DATA EXCERPTS: Begin

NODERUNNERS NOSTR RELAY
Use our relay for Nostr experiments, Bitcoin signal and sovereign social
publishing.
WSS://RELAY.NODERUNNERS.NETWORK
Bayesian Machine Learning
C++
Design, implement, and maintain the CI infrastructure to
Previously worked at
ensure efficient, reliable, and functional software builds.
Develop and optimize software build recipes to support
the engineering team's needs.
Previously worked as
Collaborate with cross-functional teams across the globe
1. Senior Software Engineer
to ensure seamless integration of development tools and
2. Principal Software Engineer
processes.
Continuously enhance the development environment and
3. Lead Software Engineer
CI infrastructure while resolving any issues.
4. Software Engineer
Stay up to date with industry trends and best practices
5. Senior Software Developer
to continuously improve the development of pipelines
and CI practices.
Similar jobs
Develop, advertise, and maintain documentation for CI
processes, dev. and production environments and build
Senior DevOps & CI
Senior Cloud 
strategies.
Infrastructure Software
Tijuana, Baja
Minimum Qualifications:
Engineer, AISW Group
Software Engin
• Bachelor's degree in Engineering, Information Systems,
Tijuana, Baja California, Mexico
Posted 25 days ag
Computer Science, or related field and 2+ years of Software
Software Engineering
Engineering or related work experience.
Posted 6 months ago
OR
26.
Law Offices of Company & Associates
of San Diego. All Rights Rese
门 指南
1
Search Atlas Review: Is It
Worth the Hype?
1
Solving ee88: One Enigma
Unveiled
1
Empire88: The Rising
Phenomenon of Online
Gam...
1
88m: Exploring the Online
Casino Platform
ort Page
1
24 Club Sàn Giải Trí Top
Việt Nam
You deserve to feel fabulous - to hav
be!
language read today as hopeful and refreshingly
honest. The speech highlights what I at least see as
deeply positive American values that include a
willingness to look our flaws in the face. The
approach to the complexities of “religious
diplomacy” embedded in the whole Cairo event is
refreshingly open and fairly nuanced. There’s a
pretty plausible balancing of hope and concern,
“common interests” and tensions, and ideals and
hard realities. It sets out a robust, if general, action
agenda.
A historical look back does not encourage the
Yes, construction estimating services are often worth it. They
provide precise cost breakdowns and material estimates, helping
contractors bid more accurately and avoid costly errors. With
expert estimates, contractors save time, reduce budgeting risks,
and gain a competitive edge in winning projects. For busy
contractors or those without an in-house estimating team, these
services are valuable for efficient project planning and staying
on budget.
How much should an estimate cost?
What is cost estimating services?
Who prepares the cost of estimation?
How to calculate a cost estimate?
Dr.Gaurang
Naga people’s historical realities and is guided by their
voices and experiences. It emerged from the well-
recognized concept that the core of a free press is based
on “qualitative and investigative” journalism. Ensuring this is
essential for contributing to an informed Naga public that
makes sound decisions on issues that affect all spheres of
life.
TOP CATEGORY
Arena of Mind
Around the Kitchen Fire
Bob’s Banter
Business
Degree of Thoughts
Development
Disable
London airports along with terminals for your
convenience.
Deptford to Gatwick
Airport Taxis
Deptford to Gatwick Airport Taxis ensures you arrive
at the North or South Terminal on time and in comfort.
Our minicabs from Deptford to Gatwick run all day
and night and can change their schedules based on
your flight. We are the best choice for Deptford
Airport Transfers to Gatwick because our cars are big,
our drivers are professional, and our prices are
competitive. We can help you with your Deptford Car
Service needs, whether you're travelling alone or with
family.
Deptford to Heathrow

DATA EXCERPTS: End

# WHAT IS NEEDED
Filter the data above, keeping only lines that include the string "competitive".

# RESPONSE TO THE TASK
and gain a competitive edge in winning projects. For busy
competitive. We can help you with your Deptford Car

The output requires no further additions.